### [Task instructions]
Repeat exactly the lines of the entries below from the one with "77: (591, 599)" through the one with "116: (568, 386)", both ends included, and nothing else.

[Dataset content — start]

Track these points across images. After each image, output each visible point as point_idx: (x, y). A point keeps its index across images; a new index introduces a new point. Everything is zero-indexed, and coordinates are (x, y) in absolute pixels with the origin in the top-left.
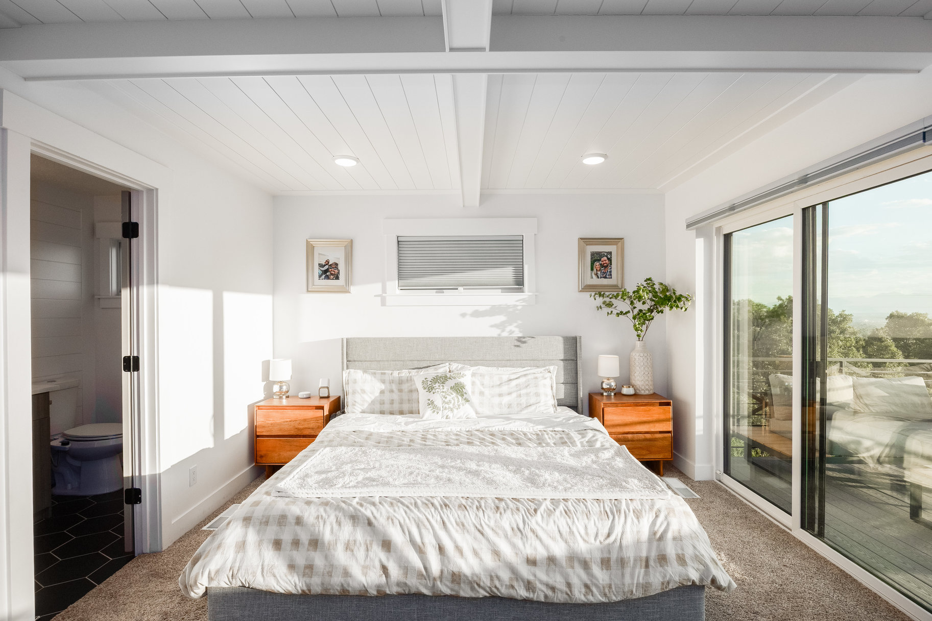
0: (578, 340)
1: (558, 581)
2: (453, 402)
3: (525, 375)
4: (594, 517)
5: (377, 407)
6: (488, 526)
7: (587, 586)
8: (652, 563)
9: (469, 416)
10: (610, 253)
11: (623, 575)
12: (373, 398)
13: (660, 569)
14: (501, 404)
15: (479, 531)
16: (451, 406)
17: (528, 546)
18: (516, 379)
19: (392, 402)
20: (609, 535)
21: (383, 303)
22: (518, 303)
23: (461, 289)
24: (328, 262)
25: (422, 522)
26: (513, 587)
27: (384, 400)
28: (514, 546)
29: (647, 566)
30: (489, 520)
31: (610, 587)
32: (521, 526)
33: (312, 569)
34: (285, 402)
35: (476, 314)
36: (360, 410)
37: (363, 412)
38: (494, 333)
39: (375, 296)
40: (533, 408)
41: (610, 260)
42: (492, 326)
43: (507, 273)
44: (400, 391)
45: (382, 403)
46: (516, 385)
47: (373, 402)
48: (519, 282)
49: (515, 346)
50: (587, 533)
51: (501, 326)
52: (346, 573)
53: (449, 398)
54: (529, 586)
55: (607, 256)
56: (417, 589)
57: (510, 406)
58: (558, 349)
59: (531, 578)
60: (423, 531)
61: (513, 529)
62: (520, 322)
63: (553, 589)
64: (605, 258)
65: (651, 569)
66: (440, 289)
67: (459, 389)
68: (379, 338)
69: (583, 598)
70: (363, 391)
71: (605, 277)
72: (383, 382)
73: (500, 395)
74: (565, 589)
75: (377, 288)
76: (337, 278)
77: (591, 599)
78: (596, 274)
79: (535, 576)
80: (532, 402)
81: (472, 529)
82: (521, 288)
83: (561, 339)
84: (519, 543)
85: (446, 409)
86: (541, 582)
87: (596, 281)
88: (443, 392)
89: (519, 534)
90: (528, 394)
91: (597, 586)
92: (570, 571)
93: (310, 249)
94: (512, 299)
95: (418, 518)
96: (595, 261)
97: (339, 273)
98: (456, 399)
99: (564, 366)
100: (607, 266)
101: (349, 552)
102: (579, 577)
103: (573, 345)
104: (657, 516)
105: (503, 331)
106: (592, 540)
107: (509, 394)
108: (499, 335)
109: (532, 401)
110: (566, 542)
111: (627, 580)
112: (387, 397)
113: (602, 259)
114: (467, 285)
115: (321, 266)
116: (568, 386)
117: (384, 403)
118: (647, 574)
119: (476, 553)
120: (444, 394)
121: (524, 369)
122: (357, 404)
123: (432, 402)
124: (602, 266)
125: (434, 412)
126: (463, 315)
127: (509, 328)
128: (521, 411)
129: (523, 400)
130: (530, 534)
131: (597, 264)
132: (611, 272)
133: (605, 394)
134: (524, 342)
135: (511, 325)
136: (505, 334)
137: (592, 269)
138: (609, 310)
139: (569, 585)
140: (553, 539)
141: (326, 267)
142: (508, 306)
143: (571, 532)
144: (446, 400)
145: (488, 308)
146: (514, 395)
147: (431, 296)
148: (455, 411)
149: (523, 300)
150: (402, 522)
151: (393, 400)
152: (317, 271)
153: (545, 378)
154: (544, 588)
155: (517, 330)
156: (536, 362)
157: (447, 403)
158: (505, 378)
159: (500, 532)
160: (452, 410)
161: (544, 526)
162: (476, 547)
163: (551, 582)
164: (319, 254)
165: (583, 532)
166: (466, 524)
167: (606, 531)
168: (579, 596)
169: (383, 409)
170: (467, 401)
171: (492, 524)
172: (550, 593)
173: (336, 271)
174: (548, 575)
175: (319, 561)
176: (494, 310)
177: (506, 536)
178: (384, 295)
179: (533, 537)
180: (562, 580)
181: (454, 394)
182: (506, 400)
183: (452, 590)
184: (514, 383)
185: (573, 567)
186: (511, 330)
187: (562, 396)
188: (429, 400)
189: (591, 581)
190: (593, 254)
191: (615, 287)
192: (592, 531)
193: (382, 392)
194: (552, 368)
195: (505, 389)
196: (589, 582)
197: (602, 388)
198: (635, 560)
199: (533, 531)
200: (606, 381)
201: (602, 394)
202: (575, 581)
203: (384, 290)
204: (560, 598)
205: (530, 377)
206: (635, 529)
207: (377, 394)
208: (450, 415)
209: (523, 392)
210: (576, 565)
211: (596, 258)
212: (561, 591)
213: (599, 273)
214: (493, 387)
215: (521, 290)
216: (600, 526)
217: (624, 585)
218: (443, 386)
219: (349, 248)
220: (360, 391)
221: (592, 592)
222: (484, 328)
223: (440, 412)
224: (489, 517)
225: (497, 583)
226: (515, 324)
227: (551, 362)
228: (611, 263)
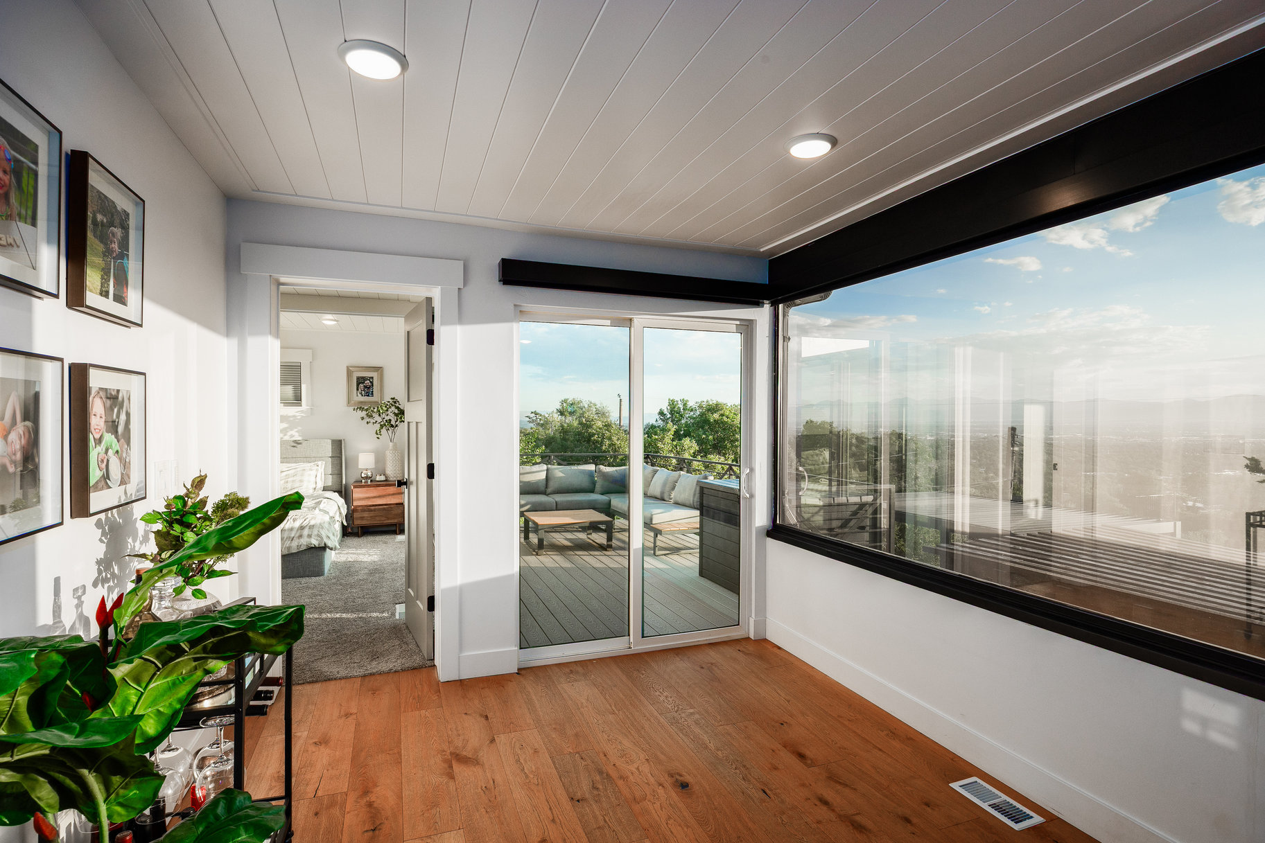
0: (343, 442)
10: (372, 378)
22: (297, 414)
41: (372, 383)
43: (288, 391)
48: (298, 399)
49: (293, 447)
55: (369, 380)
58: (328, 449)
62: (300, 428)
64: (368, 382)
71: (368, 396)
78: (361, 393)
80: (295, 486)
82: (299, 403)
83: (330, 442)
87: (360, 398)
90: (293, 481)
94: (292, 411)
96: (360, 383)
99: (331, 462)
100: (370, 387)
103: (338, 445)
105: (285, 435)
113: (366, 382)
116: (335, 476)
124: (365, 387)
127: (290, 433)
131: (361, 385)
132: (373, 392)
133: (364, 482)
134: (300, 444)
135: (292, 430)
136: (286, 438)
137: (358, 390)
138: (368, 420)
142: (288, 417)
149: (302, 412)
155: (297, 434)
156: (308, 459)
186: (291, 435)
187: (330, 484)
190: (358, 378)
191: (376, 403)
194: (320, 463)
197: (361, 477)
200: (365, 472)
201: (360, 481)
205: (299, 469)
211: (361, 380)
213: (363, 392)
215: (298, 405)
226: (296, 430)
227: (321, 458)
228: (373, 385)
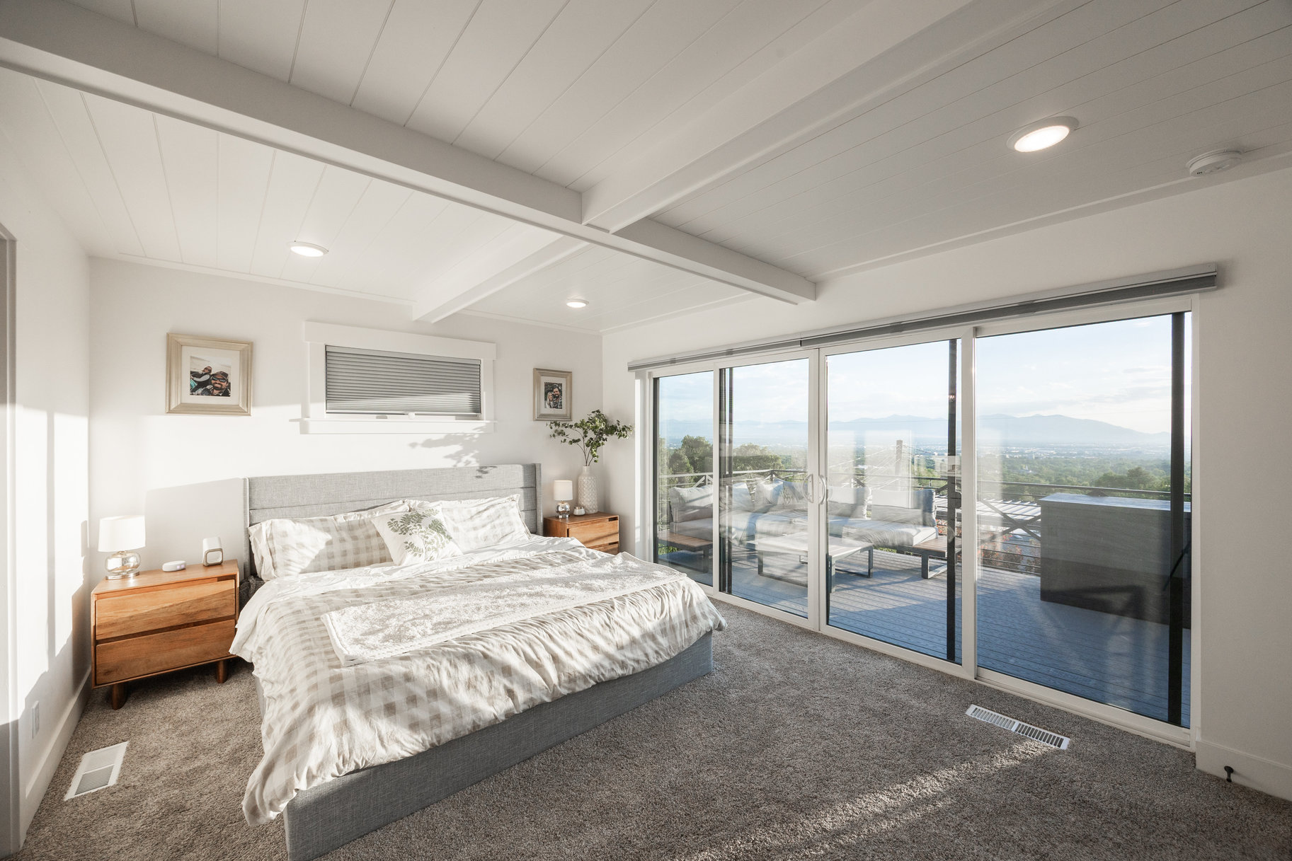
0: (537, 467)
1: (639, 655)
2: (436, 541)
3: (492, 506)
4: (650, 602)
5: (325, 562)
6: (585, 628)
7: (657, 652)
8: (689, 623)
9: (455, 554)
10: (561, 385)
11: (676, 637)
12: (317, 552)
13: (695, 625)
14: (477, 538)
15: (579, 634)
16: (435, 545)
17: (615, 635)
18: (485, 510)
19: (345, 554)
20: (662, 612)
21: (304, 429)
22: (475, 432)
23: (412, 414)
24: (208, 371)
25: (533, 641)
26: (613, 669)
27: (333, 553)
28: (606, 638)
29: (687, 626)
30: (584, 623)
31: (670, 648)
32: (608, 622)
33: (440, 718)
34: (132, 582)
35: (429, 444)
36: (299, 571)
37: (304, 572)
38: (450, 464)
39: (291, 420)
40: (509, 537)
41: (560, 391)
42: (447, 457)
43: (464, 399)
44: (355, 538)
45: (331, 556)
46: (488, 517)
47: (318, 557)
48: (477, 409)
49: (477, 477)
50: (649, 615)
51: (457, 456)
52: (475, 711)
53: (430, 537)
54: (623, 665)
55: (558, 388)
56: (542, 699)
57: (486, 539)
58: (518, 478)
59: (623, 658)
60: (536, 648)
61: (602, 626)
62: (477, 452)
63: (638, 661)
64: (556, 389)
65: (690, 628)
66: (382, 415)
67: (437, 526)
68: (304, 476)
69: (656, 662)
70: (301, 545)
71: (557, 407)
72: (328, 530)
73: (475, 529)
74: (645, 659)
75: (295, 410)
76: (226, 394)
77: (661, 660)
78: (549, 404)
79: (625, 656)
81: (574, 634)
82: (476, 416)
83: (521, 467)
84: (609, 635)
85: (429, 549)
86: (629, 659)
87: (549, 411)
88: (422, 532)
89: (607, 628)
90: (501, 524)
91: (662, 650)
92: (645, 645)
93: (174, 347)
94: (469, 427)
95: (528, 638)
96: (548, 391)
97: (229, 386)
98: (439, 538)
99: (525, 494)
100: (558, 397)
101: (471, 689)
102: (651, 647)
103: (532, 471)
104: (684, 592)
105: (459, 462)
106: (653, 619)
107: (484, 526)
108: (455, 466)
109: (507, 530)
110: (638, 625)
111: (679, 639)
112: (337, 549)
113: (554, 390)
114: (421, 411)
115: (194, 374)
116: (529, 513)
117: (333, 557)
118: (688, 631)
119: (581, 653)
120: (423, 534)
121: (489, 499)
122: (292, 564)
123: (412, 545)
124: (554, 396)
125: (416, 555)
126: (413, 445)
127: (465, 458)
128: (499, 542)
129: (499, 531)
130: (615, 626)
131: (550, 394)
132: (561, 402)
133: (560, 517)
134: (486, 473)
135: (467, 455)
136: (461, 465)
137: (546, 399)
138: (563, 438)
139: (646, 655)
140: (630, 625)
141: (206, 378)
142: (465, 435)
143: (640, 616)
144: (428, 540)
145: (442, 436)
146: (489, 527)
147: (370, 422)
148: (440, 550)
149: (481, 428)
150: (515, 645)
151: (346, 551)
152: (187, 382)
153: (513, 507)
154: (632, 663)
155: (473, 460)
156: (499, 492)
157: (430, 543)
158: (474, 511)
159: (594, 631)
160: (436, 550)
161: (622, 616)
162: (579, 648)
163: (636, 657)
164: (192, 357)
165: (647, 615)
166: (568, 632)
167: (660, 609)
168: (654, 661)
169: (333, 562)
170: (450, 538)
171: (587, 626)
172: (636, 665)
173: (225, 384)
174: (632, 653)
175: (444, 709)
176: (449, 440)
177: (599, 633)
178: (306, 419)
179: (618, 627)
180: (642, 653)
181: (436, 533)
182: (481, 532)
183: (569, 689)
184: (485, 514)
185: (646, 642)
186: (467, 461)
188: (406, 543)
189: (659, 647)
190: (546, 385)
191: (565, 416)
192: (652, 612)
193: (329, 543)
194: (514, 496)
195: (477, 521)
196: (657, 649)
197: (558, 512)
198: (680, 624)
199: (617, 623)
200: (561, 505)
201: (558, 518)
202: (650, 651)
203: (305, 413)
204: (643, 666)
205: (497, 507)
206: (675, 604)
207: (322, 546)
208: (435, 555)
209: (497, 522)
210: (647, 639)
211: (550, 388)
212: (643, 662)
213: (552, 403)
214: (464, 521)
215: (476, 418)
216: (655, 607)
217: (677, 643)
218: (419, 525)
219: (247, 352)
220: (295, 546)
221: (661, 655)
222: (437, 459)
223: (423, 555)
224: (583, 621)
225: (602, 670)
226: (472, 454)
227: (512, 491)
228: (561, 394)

[Dataset content — finish]
[Dataset content — start]

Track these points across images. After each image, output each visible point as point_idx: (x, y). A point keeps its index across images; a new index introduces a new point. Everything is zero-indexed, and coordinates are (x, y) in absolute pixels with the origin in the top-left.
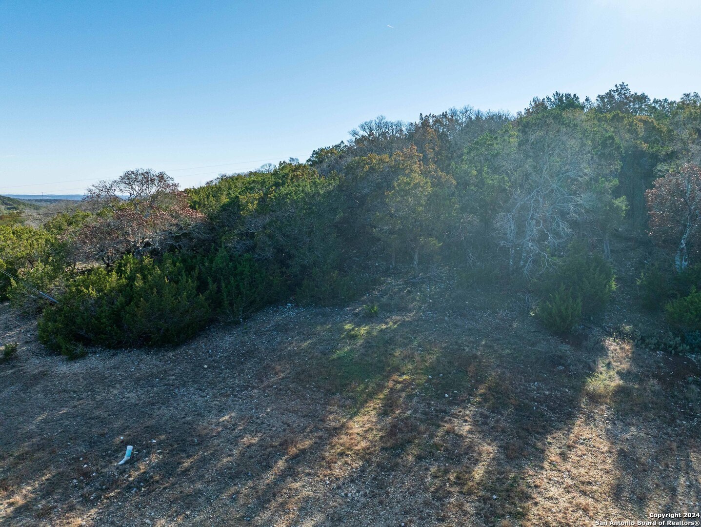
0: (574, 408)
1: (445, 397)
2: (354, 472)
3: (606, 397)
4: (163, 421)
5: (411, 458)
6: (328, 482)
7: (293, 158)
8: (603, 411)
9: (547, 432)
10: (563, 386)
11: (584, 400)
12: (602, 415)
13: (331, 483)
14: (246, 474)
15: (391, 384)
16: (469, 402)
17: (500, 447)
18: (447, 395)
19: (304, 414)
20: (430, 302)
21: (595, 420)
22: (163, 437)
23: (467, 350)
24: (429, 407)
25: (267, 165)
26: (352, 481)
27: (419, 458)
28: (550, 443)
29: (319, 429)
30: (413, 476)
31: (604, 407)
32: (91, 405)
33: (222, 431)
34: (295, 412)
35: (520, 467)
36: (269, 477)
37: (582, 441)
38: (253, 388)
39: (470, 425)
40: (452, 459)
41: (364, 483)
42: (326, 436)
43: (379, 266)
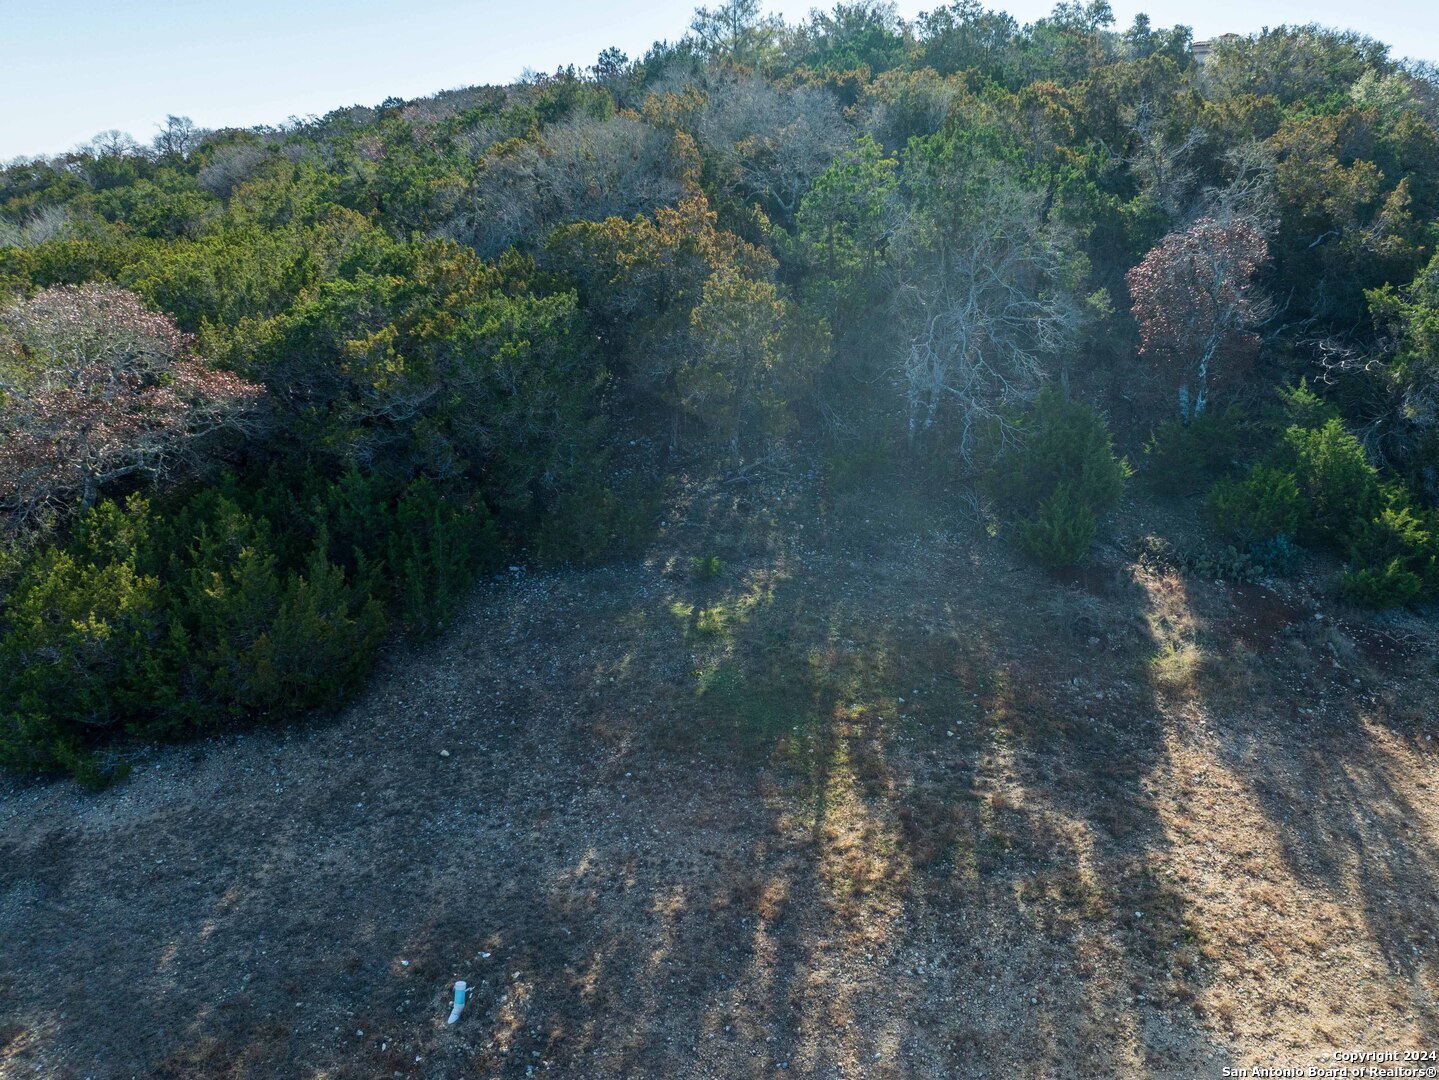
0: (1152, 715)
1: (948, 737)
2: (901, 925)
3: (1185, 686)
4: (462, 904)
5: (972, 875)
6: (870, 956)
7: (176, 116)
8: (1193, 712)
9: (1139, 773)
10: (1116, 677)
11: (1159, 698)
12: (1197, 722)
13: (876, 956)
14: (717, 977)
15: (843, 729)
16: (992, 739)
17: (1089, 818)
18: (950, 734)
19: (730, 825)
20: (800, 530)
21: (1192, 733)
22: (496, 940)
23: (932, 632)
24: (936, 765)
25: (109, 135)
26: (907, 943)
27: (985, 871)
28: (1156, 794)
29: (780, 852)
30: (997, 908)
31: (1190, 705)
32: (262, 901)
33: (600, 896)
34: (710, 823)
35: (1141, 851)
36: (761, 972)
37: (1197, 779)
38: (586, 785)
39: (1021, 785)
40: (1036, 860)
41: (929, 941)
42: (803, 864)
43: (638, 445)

[Dataset content — finish]

### [Answer to the exercise]
77: (591, 599)
78: (596, 274)
79: (535, 576)
80: (532, 402)
81: (472, 529)
82: (521, 288)
83: (561, 339)
84: (519, 543)
85: (446, 409)
86: (541, 582)
87: (596, 281)
88: (443, 392)
89: (519, 534)
90: (528, 394)
91: (597, 586)
92: (570, 571)
93: (310, 249)
94: (512, 299)
95: (418, 518)
96: (595, 261)
97: (339, 273)
98: (456, 399)
99: (564, 366)
100: (607, 266)
101: (349, 552)
102: (579, 577)
103: (573, 345)
104: (657, 516)
105: (503, 331)
106: (592, 540)
107: (509, 394)
108: (499, 335)
109: (532, 401)
110: (566, 542)
111: (627, 580)
112: (387, 397)
113: (602, 259)
114: (467, 285)
115: (321, 266)
116: (568, 386)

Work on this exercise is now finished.